How You Can Protect Your Web Content
It’s not surprising that producers of original content are systematically targeted by scrapers. The exponential increase in online content and the growing demand for quality content have brought into prominence the scale of the scraping problems extant today. Owners of proprietary content are stepping up their efforts to safeguard their content and hone their competitive edge. While your business is hard at work developing timely and valuable content for your users, scrapers are also busy copying and reproducing your content using bad bots. With an investment of just a few hundred dollars, scrapers can set up proxies and software to start scraping your website, resulting in several negative impacts to your business.
While laws exist to penalize scraping and unauthorized use and theft of content, they are difficult to enforce given the distributed nature of the Web and the difficulty in finding the parties responsible for scraping in the first place. After the Stop Online Privacy Act (SOPA) failed to get passed in the United States, the Digital Millennium Copyright Act (DMCA) came into force later on, but violations are hard to enforce. The DMCA was proposed to check theft of copyrighted content, and allowed content owners to file a complaint if their content was stolen or misused. However, the problem with the DMCA is that different search engines have different DMCA forms, and it is a laborious and time-consuming task to track each link and complaint. In addition, jurisdictional limits ─ and the anonymity that the Web provides ─ make it hard to pursue scrapers and bring them to book for their offences. In a recent high-profile scraping lawsuit filed by the professional networking site LinkedIn against HiQ, an employer analytics company, an appeals court ruled that scraping a public website without its owner’s permission does not violate the Computer Fraud and Abuse Act, as LinkedIn users had intentionally made their profile information public. The ruling does not apply to LinkedIn profiles that are not public.

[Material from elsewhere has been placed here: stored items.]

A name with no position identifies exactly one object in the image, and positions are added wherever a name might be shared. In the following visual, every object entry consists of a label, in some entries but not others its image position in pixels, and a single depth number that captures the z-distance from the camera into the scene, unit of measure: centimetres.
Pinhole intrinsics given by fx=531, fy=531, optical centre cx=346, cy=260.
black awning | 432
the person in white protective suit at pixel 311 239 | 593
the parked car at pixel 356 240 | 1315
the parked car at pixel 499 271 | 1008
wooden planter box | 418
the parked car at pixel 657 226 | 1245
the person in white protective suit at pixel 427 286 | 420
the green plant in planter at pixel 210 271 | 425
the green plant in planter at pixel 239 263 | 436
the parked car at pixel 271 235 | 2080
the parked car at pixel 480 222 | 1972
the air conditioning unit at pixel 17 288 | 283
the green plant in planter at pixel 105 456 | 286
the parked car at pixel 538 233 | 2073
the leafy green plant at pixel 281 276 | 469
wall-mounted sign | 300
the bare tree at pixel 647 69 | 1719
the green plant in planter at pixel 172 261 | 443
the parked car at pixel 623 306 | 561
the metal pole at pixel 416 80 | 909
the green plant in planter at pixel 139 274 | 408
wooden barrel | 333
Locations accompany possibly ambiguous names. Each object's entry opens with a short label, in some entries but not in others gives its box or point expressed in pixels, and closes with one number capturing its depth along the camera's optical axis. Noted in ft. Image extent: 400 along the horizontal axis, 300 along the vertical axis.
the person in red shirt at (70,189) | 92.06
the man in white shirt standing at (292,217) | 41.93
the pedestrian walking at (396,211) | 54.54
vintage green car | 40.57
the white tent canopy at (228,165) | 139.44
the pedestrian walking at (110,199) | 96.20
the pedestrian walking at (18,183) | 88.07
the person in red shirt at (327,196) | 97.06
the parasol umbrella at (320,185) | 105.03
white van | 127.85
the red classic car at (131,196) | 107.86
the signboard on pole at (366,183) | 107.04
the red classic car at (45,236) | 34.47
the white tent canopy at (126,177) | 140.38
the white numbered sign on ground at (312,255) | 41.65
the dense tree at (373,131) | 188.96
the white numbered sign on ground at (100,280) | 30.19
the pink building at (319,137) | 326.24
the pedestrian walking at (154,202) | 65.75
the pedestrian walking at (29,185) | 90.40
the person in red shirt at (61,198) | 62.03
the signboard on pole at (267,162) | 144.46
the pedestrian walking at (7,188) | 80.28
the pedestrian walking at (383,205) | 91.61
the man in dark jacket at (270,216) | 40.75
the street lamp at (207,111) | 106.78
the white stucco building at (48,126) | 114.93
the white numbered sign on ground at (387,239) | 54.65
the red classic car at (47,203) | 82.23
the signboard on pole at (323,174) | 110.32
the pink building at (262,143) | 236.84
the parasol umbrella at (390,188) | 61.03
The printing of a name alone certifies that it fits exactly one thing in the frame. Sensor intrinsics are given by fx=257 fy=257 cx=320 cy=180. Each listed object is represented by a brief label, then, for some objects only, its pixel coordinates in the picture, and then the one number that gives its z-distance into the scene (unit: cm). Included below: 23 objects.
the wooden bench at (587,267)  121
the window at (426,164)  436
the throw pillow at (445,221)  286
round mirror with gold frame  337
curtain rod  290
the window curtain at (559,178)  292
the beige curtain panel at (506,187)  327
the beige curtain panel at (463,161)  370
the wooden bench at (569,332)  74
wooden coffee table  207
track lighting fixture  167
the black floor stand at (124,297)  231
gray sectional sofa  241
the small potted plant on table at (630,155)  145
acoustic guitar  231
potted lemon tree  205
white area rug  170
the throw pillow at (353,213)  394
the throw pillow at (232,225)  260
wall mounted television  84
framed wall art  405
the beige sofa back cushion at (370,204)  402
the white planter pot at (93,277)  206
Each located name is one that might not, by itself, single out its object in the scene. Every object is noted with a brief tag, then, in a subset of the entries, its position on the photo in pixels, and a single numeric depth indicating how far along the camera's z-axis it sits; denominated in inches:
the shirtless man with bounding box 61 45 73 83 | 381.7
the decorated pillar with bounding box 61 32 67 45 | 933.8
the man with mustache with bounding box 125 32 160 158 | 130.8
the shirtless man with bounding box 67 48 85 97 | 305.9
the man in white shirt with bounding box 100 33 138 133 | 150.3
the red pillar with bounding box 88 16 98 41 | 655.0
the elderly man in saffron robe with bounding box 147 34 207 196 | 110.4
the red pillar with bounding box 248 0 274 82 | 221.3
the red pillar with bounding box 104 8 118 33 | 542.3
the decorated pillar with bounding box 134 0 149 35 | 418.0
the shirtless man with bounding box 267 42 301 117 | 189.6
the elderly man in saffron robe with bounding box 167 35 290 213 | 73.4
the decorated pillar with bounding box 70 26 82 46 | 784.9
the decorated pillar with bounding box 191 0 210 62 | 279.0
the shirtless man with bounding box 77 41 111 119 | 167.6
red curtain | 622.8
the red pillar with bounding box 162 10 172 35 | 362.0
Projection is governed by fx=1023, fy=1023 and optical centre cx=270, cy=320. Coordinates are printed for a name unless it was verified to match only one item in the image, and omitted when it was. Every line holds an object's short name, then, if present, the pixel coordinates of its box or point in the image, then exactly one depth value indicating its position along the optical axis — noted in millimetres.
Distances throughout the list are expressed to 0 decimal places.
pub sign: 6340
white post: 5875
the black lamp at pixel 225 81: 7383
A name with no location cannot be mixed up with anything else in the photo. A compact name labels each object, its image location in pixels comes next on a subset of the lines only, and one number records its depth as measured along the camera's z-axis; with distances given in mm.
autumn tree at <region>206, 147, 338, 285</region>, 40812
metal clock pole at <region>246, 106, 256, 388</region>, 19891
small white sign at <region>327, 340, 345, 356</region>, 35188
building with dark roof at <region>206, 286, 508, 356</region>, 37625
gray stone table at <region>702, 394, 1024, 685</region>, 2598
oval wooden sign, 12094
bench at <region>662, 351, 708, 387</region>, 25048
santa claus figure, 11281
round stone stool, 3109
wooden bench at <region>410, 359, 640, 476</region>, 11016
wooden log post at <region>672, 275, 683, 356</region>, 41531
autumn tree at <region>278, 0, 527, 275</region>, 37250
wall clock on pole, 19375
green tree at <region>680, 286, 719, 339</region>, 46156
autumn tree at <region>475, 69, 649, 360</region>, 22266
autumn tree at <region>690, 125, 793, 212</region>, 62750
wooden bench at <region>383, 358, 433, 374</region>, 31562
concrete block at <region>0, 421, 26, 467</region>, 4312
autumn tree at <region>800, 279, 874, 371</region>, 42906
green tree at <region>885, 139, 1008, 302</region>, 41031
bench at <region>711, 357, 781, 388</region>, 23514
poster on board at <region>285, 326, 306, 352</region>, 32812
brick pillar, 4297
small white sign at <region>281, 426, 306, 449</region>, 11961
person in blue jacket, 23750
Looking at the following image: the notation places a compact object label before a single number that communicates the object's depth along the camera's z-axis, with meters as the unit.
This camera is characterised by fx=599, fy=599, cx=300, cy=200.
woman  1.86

Though there are services that can alert you when your content has been plagiarized, they can only help you assess what has already been scraped from your site. However, finding the responsible parties and taking legal measures against scrapers are mostly ineffective and futile, as scrapers can simply create another website and continue their nefarious activities. In-house bot management solutions have proven to be ineffective against sophisticated bots that are becoming ever more adept at mimicking human users. As the threat landscape for the malicious bots expands, so does the need for a robust anti-bot solution that can provide continuous protection against malicious bots without affecting the user experience. This is why Forrester Research, recognizing the growing necessity for dedicated bot management solutions, stated in their ‘New Wave™: Bot Management, Q3, 2018’ Report that organizations should evaluate and adopt specialized solutions that can “…determine the intent of automated traffic in real time to distinguish between good bots and bad bots.”